W żywieniu enteralnym w ch. L.-C. stosuje się diety pełne, zawierające wszystkie składniki niezbędne do odżywiania chorego:
- diety polimeryczne – zawierają białka niepoddane procesom enzymatycznym; standardowe zawierające 1 kcal/ml (15% do 20% kalorii z białka, 45% do 60% z węglowodanów i 30% do 40% kalorii z tłuszczów) – w praktyce są najczęściej stosowane m.in. ze względu na smak pozwalający niekiedy na przyjmowanie ich drogą doustną, a nie przez sondę. Zwykle diety te są izoosmolarne, bezlaktozowe i bezglutenowe. Poza tym stosowane są także diety polimeryczne zawierające 1,5 kcal/ml i 2 kcal/ml;
- półelementarne – oligomeryczne, polipeptydowe – mieszanina aminokwasów, di- i tripeptydów;
- monomeryczne, elementarne – składają się wyłącznie z wolnych aminokwasów.
Efektywność terapeutycznych diet polimerycznych, półelementarnych i elementarnych jest taka sama.
Żywienie enetralne w ch.

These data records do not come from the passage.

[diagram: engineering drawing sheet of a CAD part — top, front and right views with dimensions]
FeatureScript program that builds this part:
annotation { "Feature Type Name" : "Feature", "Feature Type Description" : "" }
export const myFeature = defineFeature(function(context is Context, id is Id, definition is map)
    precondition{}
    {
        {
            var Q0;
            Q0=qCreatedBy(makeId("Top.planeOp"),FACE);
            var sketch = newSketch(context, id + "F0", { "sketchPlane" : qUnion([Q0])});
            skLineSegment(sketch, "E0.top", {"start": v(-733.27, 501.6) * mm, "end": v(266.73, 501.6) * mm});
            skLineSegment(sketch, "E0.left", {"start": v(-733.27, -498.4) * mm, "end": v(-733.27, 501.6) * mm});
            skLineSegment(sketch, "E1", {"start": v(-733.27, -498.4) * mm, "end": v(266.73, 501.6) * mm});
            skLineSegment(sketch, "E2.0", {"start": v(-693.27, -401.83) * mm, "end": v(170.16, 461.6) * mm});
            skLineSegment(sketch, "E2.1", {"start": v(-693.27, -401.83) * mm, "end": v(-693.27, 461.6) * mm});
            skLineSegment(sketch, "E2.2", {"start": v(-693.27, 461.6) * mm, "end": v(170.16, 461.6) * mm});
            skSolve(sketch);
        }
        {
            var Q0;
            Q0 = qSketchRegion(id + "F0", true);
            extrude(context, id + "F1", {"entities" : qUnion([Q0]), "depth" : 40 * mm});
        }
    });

L.-C. ma wielokierunkowe działanie – poza hamowaniem stanu zapalnego w nie w pełni wyjaśnionym mechanizmie pozwala na odwrócenie typowego dla tej choroby zahamowania przyrostów masy ciała i wzrostu, ale także niekiedy skrajnego wyniszczenia.
Złożone i nakładające się mechanizmy wiodące do zahamowania wzrostu w ch. L.-C. ilustruje rycina 1.
Sposób prowadzenia żywienia enteralnego w ch. L.-C.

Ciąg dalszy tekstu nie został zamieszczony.